The Cartesian equation of a plane #P# is #ax + by + cz + d = 0#, where #a, b, c# are the coordinates of the normal vector #vec n = ( (a), (b), (c) ) #
Let #A, B and C# be three noncolinear points, #A, B, C in P#
Note that #A, B and C# define two vectors #vec (AB)# and #vec (AC)# contained in the plane #P#. We know that the cross product of two vectors contained in a plane defines the normal vector of the plane.

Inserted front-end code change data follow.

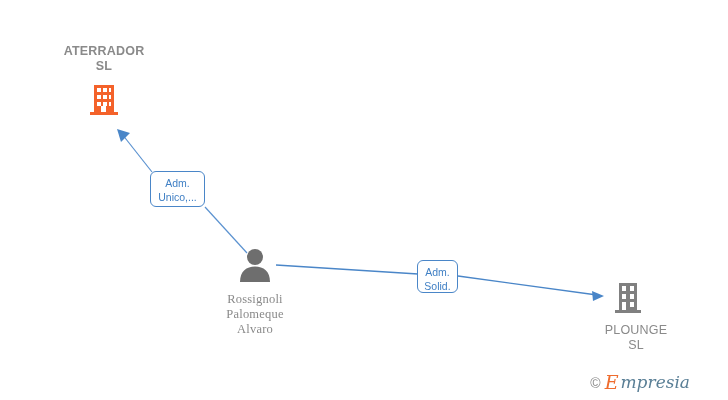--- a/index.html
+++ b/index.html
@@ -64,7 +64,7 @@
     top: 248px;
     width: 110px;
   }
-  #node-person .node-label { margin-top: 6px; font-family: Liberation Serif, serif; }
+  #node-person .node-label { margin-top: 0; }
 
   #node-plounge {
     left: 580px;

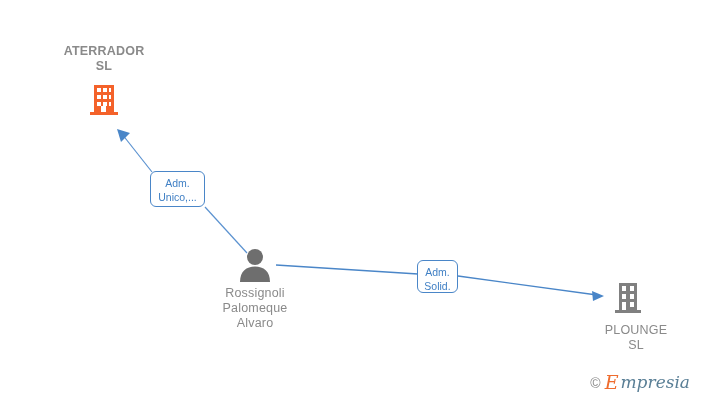--- a/index.html
+++ b/index.html
@@ -205,7 +205,6 @@
   <div id="watermark">
     <span class="wm-c">©</span>
     <span class="wm-e">E</span>
-    <span class="wm-rest">mpresia</span>
   </div>
 
 </div>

Now, we can use an example to illustrate the solution. Assume that the coordinates of the three points are the following:
#A(1,2,3), B(-2,1,0)# and #C(0,3,2)#
From the coordinates of the points #A, B# and #C# we can find the vectors #vec (AB)# and #vec (AC)#:
#vec (AB) = (x_b - x_a)*hat i + (y_b - y_a)*hat j + (z_b - z_a)*hat k#
#vec (AC) = (x_c - x_a)*hat i + (y_c - y_a)*hat j + (z_c - z_a)*hat k#
where #hat i, hat j# and #hat k# are the unit vectors on the cartesian axes of coordinates #Ox, Oy# and #Oz#.

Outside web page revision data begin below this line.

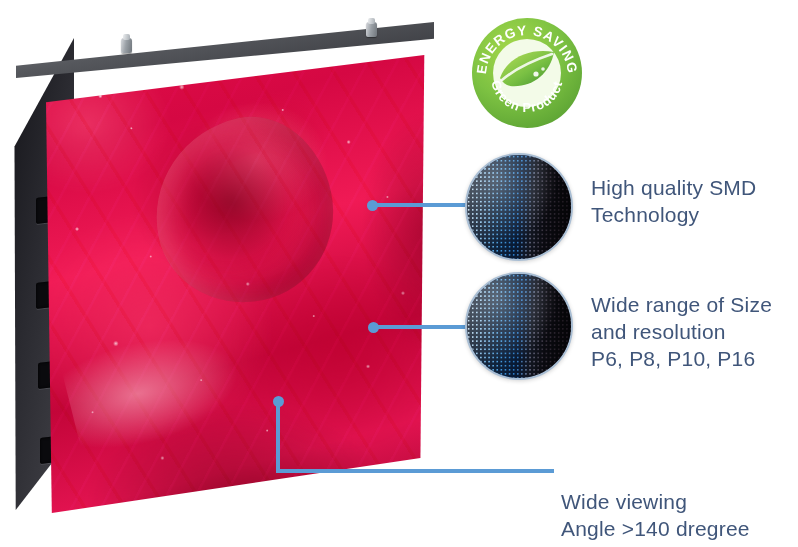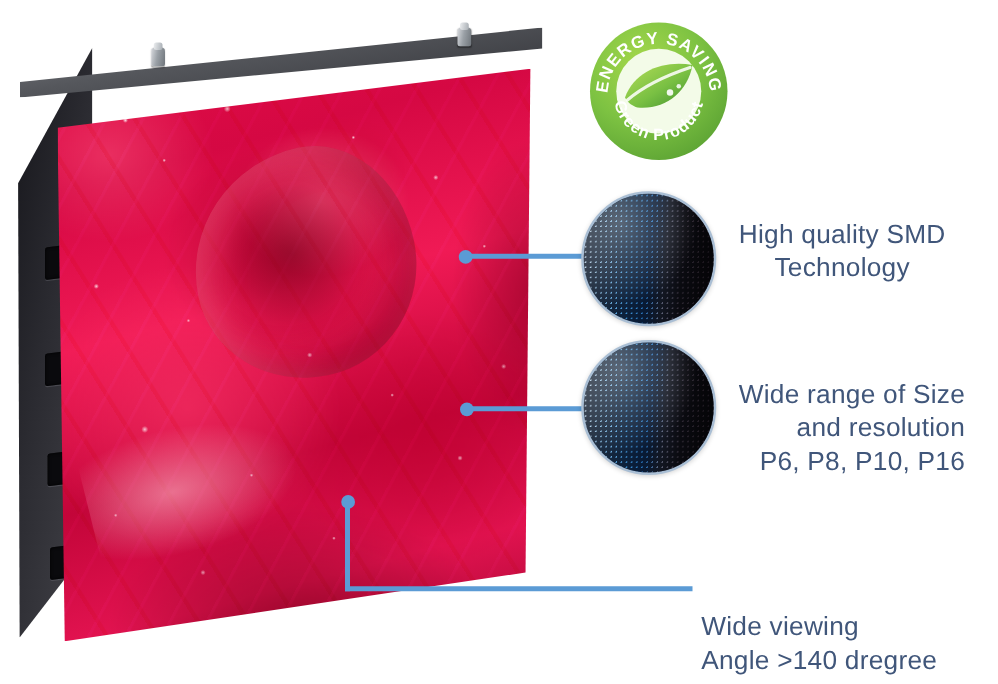--- a/index.html
+++ b/index.html
@@ -249,7 +249,7 @@
     letter-spacing: .2px;
     white-space: pre-line;
   }
-  #feature-text-1 { left: 591px; top: 174px; text-align: center; }
+  #feature-text-1 { left: 591px; top: 174px; }
   #feature-text-2 { left: 591px; top: 302px; text-align: right; }
   #feature-text-3 { left: 561px; top: 448px; margin-top: 40px; }
 </style>

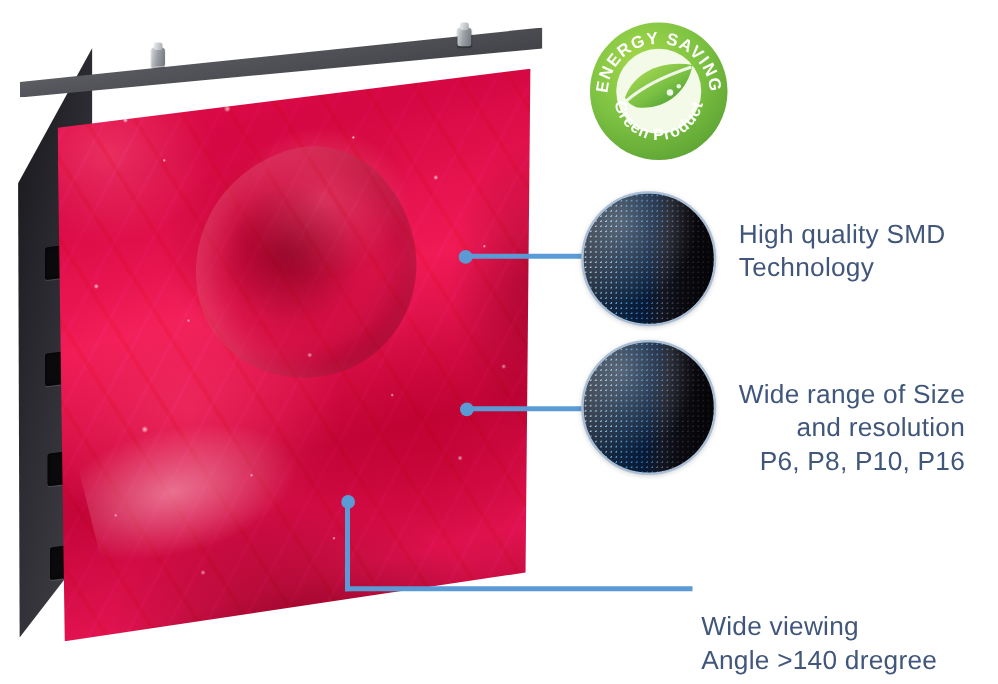--- a/index.html
+++ b/index.html
@@ -250,7 +250,7 @@
     white-space: pre-line;
   }
   #feature-text-1 { left: 591px; top: 174px; }
-  #feature-text-2 { left: 591px; top: 302px; text-align: right; }
+  #feature-text-2 { left: 591px; top: 291px; }
   #feature-text-3 { left: 561px; top: 448px; margin-top: 40px; }
 </style>
 </head>

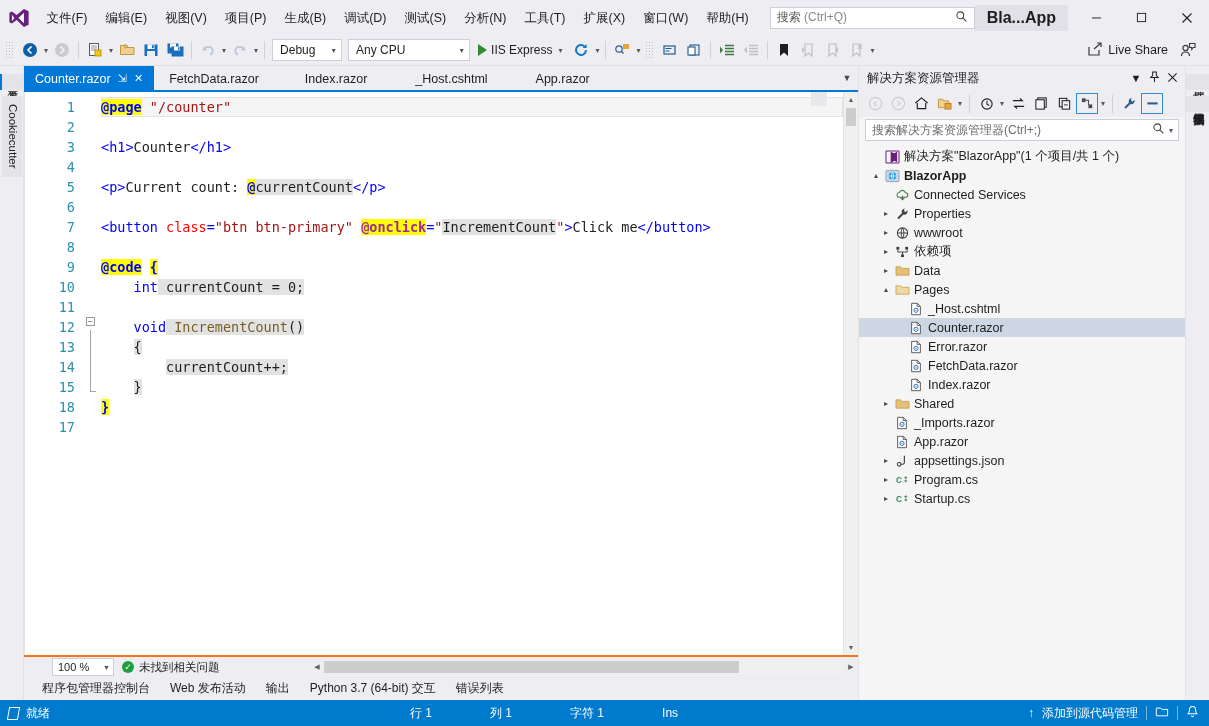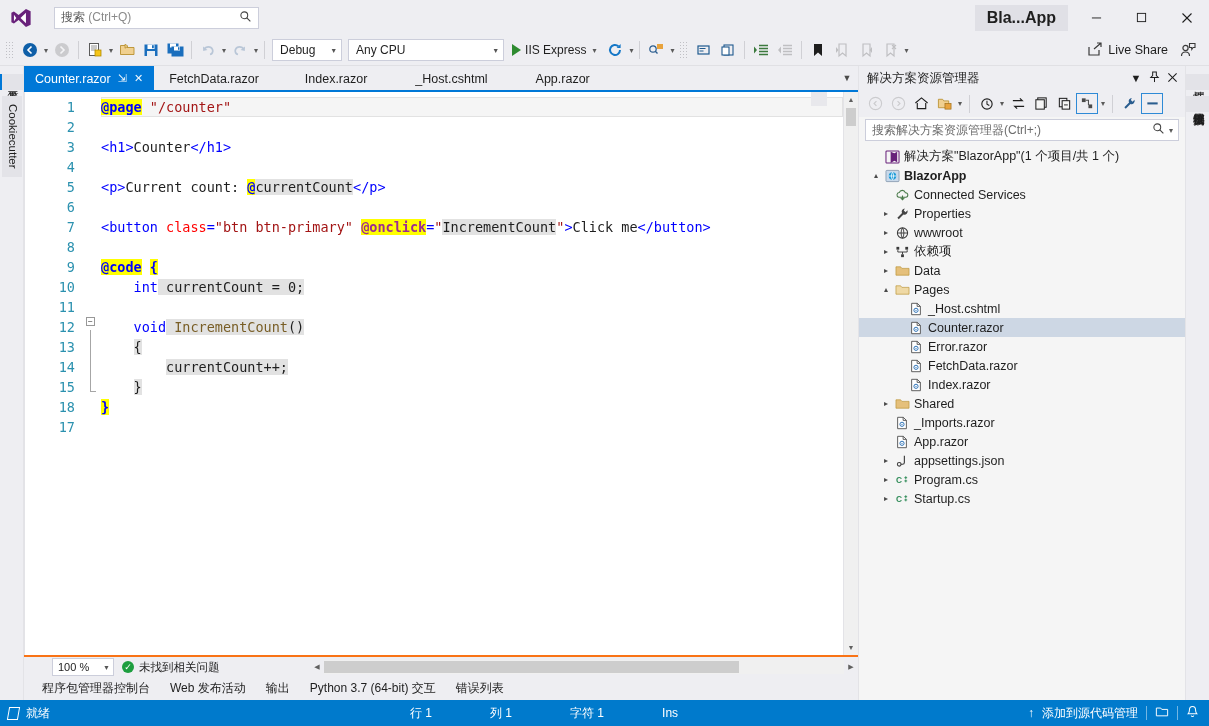--- a/index.html
+++ b/index.html
@@ -248,6 +248,20 @@
         <path d="M17.4 6.4v11.2l-5.9-5.6z" fill="#fff"></path>
         <path d="M4.3 15.6V8.4l2.6 3.6z" fill="#fff"></path>
       </svg>
+    </div>
+    <div class="menu-items">
+      <div class="menu-item">文件(F)</div>
+      <div class="menu-item">编辑(E)</div>
+      <div class="menu-item">视图(V)</div>
+      <div class="menu-item">项目(P)</div>
+      <div class="menu-item">生成(B)</div>
+      <div class="menu-item">调试(D)</div>
+      <div class="menu-item">测试(S)</div>
+      <div class="menu-item">分析(N)</div>
+      <div class="menu-item">工具(T)</div>
+      <div class="menu-item">扩展(X)</div>
+      <div class="menu-item">窗口(W)</div>
+      <div class="menu-item">帮助(H)</div>
     </div>
     <div class="search-wrap">
       <div class="search-box">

After plugging in the values of the coordinates, we have:
#vec (AB) = (-2 - 1)*hat i + (1-2)*hat j + (0-3)*hat k#
So, #vec (AB) = -3 hat i - hat j -3 hat k#
#vec (AC) = (0-1)*hat i + (3-2)* hat j + (2-3)*hat k#.

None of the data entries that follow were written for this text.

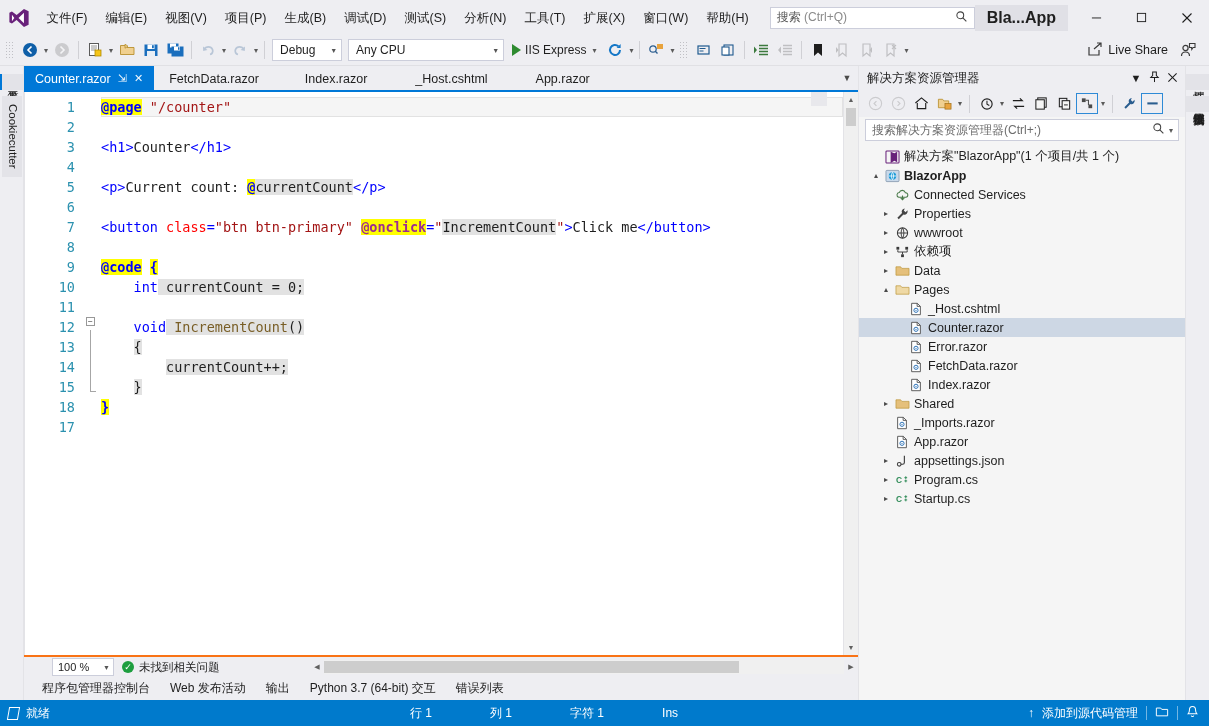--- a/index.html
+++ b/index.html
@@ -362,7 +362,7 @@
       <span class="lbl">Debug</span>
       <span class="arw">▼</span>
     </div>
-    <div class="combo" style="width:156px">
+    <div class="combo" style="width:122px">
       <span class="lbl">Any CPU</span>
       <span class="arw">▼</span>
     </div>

So, #vec (AC) = -hat i + hat j - hat k#
Next, we'll find the normal vector from the cross product of #vec (AB)# and #vec (AC)#
#vec n = vec (AB)# x #vec (AC) = | (hat i,hat j,hat k),(-3,-1,-3),( -1,1,-1)|# #=# # 4 hat i - 4 hat k#
Therefore, the equation of the plane is #4x-4z+d=0#. In order to find #d#, we can plug in the coordinates of point #A#:
#d= 4z - 4x => d = 4*3 - 4*1 = 8#
So, the cartesian equation of the plane is #4x-4z+8=0#.